«Понятия не имею», — разозлился Перелесов. Ему захотелось выкатить кресло из ракушечной оперы да и спустить по наклонному пандусу в океан. Пусть пилигрим сам проверит — растворяет ли вода старость? Жаль только, кресло не позволит. В воде не тонет, в огне не горит. Вдруг оно, смутился Перелесов, сканирует мои мысли? Ему вспомнился рассказ Куприна, где почтенный генерал, отправляясь после обеда отдыхать, произносил: кто куда, а я в объятия Нептуна. Наверное, тоже растворял старость.
«Идиот! — с отвращением произнес пилигрим. — Уже тысяча семьсот лет председателем Общества пилигримов является Иисус Христос!»

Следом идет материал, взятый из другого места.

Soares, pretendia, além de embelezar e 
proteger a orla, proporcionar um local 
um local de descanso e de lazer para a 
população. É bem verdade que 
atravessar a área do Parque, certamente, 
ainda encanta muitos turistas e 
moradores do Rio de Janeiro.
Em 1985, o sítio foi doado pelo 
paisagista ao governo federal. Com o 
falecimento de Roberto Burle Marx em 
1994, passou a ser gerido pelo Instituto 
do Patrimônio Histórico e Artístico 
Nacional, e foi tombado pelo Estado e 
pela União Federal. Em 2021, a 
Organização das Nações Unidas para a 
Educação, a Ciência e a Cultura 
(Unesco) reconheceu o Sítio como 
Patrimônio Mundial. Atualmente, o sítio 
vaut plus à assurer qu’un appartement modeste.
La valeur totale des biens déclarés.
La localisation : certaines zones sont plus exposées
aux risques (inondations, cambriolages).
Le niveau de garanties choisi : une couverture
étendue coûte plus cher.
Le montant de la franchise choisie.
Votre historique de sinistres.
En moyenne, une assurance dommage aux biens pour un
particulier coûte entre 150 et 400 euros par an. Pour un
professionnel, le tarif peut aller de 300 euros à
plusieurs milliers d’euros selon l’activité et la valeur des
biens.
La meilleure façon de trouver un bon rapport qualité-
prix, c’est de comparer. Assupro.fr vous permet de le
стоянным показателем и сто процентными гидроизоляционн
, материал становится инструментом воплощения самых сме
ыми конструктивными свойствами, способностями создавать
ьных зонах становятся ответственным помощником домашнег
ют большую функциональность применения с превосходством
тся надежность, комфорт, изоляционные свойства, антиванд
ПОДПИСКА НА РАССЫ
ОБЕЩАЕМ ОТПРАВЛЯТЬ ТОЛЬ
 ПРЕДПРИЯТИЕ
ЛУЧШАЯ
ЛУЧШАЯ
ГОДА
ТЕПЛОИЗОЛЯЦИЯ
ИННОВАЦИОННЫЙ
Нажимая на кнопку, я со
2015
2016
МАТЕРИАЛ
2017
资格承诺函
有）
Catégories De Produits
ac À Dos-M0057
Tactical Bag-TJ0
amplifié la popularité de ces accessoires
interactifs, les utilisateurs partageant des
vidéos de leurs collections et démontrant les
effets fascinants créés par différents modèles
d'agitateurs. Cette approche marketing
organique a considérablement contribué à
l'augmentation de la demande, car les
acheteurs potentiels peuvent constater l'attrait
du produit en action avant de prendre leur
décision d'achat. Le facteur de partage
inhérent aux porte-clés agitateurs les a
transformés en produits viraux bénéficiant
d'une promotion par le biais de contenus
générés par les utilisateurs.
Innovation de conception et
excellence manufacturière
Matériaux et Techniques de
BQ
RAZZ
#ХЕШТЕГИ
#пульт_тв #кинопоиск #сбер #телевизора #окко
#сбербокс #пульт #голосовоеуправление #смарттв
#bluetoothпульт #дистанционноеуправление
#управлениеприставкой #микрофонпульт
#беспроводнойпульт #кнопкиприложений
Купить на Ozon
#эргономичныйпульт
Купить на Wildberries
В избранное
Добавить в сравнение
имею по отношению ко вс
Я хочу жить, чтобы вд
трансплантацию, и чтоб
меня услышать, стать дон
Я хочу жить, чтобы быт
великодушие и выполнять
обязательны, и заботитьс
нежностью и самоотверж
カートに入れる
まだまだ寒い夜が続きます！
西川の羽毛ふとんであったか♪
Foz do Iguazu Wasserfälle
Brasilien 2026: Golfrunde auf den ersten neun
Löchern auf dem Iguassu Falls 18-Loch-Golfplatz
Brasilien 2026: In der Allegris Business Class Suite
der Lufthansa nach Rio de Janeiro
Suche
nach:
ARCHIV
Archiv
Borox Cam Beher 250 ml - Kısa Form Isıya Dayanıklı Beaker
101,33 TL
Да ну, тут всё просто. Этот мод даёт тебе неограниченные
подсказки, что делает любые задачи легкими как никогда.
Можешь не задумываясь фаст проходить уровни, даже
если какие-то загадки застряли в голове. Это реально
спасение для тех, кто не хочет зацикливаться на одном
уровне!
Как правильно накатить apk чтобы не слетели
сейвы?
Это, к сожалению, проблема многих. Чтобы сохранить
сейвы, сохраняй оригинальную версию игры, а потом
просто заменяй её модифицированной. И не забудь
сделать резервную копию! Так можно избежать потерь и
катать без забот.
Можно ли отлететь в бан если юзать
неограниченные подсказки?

«Смерть растворяет всё на свете. — Пилигрим не на шутку разозлил волонтёра Перелесова. Деятельное внимание (как старость в воде?) неудержимо растворялось в его недружественном поведении. — Он вдруг вспомнил теорию Авдотьева, что земля чуть ли не на две трети (видимо, за вычетом гор и раскалённых, куда не ступить босой ногой, пустынь) состоит из дерьма живущих и праха умерших существ. — Растворение, — перевёл Перелесов на английский, несколько изменив, русскую поговорку, — мать учения».
«Это так, — вывернул из кресла похожую на корнеплод голову и, как показалось Перелесову, впервые его внимательно рассмотрел пилигрим, — но я бы уточнил: правильное растворение — мать учения. Тебе ещё много раз предстоит растворяться, не ошибись. Не из каждого раствора вылезает кристалл. Герхард… он тебе кто?»
«Муж матери», — растерялся Перелесов. Язык не повернулся назвать господина Герхарда отчимом.
«Хорошее родство, — кивнул, отключив в кресле электромотор, пилигрим, — избавляет от ненужных иллюзий. По статистике, каждая седьмая жена рождает ребёнка не от мужа. Ты правильно растворился. Кристалл уже лезет. Передавай Герхарду привет».
Если он сам… не растворился, подумал Перелесов, с трудом удерживая катящееся по пандусу к причалу кресло.
У причала на слабой волне покачивался катер с мачтой-подъёмником, как понял Перелесов, для кресла заместителя председателя Общества пилигримов.
«Когда у вас перевыборы?» — поинтересовался он.
«Сам как думаешь?» — с высоты подъёмника дребезжащий голос пилигрима прозвучал с какой-то архангельской пронзительностью и ветхозаветной мощью.
«Уже состоялись? — пискнул, как мышь, Перелесов. — Или никогда?»
Пилигрим не ответил. Заботливо подхваченное руками стюардов, кресло опустилось на палубу катера. В белоснежных кителях и фуражках с золотыми кокардами они напоминали ангелов. Катер оттолкнулся от причала, развернулся и взял (по гипотенузе) курс на огромную белую яхту, айсбергом стоящую на рейде.